===== Records shown =====
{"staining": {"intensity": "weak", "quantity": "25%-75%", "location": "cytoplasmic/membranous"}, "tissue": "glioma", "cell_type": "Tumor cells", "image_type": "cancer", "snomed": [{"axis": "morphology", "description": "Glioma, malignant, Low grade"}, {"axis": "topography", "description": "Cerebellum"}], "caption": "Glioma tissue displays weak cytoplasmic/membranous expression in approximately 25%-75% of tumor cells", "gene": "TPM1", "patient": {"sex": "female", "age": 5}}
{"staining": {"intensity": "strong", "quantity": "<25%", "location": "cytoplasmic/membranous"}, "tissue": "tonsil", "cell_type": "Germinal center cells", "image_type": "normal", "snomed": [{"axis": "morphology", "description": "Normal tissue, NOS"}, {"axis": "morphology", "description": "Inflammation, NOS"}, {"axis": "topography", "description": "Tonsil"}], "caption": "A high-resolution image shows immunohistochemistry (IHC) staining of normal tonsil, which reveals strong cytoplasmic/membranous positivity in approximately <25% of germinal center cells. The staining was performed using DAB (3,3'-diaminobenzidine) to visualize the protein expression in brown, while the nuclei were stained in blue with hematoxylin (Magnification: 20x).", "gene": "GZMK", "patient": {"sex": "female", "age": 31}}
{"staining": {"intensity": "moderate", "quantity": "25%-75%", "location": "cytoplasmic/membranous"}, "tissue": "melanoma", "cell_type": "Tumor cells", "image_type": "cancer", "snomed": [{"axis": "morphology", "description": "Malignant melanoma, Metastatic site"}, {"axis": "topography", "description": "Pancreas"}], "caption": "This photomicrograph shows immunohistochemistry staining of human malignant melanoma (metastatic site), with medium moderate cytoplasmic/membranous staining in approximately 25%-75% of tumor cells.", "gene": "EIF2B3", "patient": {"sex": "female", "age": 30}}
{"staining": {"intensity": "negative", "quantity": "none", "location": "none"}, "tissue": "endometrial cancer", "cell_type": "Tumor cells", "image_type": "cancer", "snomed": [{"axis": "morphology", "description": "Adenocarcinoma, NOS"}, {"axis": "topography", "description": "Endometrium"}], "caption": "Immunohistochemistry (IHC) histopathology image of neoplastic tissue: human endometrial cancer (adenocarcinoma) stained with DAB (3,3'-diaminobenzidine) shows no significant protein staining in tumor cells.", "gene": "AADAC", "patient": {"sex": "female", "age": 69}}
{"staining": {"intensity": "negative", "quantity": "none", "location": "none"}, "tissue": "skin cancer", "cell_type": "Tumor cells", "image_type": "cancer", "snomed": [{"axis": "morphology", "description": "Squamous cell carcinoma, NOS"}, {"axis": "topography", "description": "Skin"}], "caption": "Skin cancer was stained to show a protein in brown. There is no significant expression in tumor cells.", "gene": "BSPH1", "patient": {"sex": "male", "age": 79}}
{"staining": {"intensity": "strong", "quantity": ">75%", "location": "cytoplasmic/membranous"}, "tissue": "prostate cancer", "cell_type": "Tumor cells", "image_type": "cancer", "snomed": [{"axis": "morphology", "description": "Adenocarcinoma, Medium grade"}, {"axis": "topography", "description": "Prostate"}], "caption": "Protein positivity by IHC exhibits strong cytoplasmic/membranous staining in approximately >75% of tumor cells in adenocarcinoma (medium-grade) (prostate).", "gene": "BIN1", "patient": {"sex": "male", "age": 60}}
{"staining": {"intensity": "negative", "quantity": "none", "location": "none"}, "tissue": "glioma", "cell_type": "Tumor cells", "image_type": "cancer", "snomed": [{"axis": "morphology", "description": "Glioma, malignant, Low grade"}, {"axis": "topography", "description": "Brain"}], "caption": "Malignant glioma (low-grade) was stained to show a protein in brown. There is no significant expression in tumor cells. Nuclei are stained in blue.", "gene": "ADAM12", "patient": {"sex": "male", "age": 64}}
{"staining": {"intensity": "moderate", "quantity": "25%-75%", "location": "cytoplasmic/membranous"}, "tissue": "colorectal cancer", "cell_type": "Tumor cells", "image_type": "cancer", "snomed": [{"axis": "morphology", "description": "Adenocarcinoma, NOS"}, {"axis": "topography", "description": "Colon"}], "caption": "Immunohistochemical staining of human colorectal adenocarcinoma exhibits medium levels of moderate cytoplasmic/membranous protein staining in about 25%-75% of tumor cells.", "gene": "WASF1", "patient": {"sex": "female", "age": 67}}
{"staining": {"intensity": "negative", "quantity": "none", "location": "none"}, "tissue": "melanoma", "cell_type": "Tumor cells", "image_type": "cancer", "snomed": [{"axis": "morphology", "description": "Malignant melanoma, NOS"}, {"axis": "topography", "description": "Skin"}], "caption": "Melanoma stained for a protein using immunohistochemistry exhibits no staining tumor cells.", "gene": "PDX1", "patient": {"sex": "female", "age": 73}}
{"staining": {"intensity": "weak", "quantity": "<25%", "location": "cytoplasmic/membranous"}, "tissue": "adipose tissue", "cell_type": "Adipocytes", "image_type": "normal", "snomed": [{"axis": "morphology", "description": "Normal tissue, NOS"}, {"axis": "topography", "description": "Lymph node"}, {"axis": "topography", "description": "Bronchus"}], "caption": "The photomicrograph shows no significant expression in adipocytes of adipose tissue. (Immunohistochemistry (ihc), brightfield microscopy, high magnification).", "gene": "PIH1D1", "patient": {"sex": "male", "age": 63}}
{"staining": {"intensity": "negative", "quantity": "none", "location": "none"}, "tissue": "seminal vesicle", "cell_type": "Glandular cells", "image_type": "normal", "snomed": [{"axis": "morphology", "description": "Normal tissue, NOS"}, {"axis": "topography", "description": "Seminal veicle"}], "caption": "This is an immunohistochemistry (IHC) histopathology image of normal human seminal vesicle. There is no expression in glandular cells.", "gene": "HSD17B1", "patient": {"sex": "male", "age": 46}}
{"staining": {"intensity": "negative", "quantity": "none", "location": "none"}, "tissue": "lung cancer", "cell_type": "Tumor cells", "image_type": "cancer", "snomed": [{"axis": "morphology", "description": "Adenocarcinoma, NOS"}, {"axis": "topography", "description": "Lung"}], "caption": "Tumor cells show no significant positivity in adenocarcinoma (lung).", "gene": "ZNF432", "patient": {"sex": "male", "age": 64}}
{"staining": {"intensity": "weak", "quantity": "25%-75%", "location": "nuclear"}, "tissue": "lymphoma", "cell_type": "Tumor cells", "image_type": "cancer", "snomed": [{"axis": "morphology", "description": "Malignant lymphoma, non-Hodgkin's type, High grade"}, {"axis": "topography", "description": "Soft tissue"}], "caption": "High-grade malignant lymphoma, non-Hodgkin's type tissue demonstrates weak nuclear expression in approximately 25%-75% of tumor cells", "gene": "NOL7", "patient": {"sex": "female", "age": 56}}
=====
Work required —
Every entry, from top to bottom, should be repeated word for word.

Expected output —
{"staining": {"intensity": "weak", "quantity": "25%-75%", "location": "cytoplasmic/membranous"}, "tissue": "glioma", "cell_type": "Tumor cells", "image_type": "cancer", "snomed": [{"axis": "morphology", "description": "Glioma, malignant, Low grade"}, {"axis": "topography", "description": "Cerebellum"}], "caption": "Glioma tissue displays weak cytoplasmic/membranous expression in approximately 25%-75% of tumor cells", "gene": "TPM1", "patient": {"sex": "female", "age": 5}}
{"staining": {"intensity": "strong", "quantity": "<25%", "location": "cytoplasmic/membranous"}, "tissue": "tonsil", "cell_type": "Germinal center cells", "image_type": "normal", "snomed": [{"axis": "morphology", "description": "Normal tissue, NOS"}, {"axis": "morphology", "description": "Inflammation, NOS"}, {"axis": "topography", "description": "Tonsil"}], "caption": "A high-resolution image shows immunohistochemistry (IHC) staining of normal tonsil, which reveals strong cytoplasmic/membranous positivity in approximately <25% of germinal center cells. The staining was performed using DAB (3,3'-diaminobenzidine) to visualize the protein expression in brown, while the nuclei were stained in blue with hematoxylin (Magnification: 20x).", "gene": "GZMK", "patient": {"sex": "female", "age": 31}}
{"staining": {"intensity": "moderate", "quantity": "25%-75%", "location": "cytoplasmic/membranous"}, "tissue": "melanoma", "cell_type": "Tumor cells", "image_type": "cancer", "snomed": [{"axis": "morphology", "description": "Malignant melanoma, Metastatic site"}, {"axis": "topography", "description": "Pancreas"}], "caption": "This photomicrograph shows immunohistochemistry staining of human malignant melanoma (metastatic site), with medium moderate cytoplasmic/membranous staining in approximately 25%-75% of tumor cells.", "gene": "EIF2B3", "patient": {"sex": "female", "age": 30}}
{"staining": {"intensity": "negative", "quantity": "none", "location": "none"}, "tissue": "endometrial cancer", "cell_type": "Tumor cells", "image_type": "cancer", "snomed": [{"axis": "morphology", "description": "Adenocarcinoma, NOS"}, {"axis": "topography", "description": "Endometrium"}], "caption": "Immunohistochemistry (IHC) histopathology image of neoplastic tissue: human endometrial cancer (adenocarcinoma) stained with DAB (3,3'-diaminobenzidine) shows no significant protein staining in tumor cells.", "gene": "AADAC", "patient": {"sex": "female", "age": 69}}
{"staining": {"intensity": "negative", "quantity": "none", "location": "none"}, "tissue": "skin cancer", "cell_type": "Tumor cells", "image_type": "cancer", "snomed": [{"axis": "morphology", "description": "Squamous cell carcinoma, NOS"}, {"axis": "topography", "description": "Skin"}], "caption": "Skin cancer was stained to show a protein in brown. There is no significant expression in tumor cells.", "gene": "BSPH1", "patient": {"sex": "male", "age": 79}}
{"staining": {"intensity": "strong", "quantity": ">75%", "location": "cytoplasmic/membranous"}, "tissue": "prostate cancer", "cell_type": "Tumor cells", "image_type": "cancer", "snomed": [{"axis": "morphology", "description": "Adenocarcinoma, Medium grade"}, {"axis": "topography", "description": "Prostate"}], "caption": "Protein positivity by IHC exhibits strong cytoplasmic/membranous staining in approximately >75% of tumor cells in adenocarcinoma (medium-grade) (prostate).", "gene": "BIN1", "patient": {"sex": "male", "age": 60}}
{"staining": {"intensity": "negative", "quantity": "none", "location": "none"}, "tissue": "glioma", "cell_type": "Tumor cells", "image_type": "cancer", "snomed": [{"axis": "morphology", "description": "Glioma, malignant, Low grade"}, {"axis": "topography", "description": "Brain"}], "caption": "Malignant glioma (low-grade) was stained to show a protein in brown. There is no significant expression in tumor cells. Nuclei are stained in blue.", "gene": "ADAM12", "patient": {"sex": "male", "age": 64}}
{"staining": {"intensity": "moderate", "quantity": "25%-75%", "location": "cytoplasmic/membranous"}, "tissue": "colorectal cancer", "cell_type": "Tumor cells", "image_type": "cancer", "snomed": [{"axis": "morphology", "description": "Adenocarcinoma, NOS"}, {"axis": "topography", "description": "Colon"}], "caption": "Immunohistochemical staining of human colorectal adenocarcinoma exhibits medium levels of moderate cytoplasmic/membranous protein staining in about 25%-75% of tumor cells.", "gene": "WASF1", "patient": {"sex": "female", "age": 67}}
{"staining": {"intensity": "negative", "quantity": "none", "location": "none"}, "tissue": "melanoma", "cell_type": "Tumor cells", "image_type": "cancer", "snomed": [{"axis": "morphology", "description": "Malignant melanoma, NOS"}, {"axis": "topography", "description": "Skin"}], "caption": "Melanoma stained for a protein using immunohistochemistry exhibits no staining tumor cells.", "gene": "PDX1", "patient": {"sex": "female", "age": 73}}
{"staining": {"intensity": "weak", "quantity": "<25%", "location": "cytoplasmic/membranous"}, "tissue": "adipose tissue", "cell_type": "Adipocytes", "image_type": "normal", "snomed": [{"axis": "morphology", "description": "Normal tissue, NOS"}, {"axis": "topography", "description": "Lymph node"}, {"axis": "topography", "description": "Bronchus"}], "caption": "The photomicrograph shows no significant expression in adipocytes of adipose tissue. (Immunohistochemistry (ihc), brightfield microscopy, high magnification).", "gene": "PIH1D1", "patient": {"sex": "male", "age": 63}}
{"staining": {"intensity": "negative", "quantity": "none", "location": "none"}, "tissue": "seminal vesicle", "cell_type": "Glandular cells", "image_type": "normal", "snomed": [{"axis": "morphology", "description": "Normal tissue, NOS"}, {"axis": "topography", "description": "Seminal veicle"}], "caption": "This is an immunohistochemistry (IHC) histopathology image of normal human seminal vesicle. There is no expression in glandular cells.", "gene": "HSD17B1", "patient": {"sex": "male", "age": 46}}
{"staining": {"intensity": "negative", "quantity": "none", "location": "none"}, "tissue": "lung cancer", "cell_type": "Tumor cells", "image_type": "cancer", "snomed": [{"axis": "morphology", "description": "Adenocarcinoma, NOS"}, {"axis": "topography", "description": "Lung"}], "caption": "Tumor cells show no significant positivity in adenocarcinoma (lung).", "gene": "ZNF432", "patient": {"sex": "male", "age": 64}}
{"staining": {"intensity": "weak", "quantity": "25%-75%", "location": "nuclear"}, "tissue": "lymphoma", "cell_type": "Tumor cells", "image_type": "cancer", "snomed": [{"axis": "morphology", "description": "Malignant lymphoma, non-Hodgkin's type, High grade"}, {"axis": "topography", "description": "Soft tissue"}], "caption": "High-grade malignant lymphoma, non-Hodgkin's type tissue demonstrates weak nuclear expression in approximately 25%-75% of tumor cells", "gene": "NOL7", "patient": {"sex": "female", "age": 56}}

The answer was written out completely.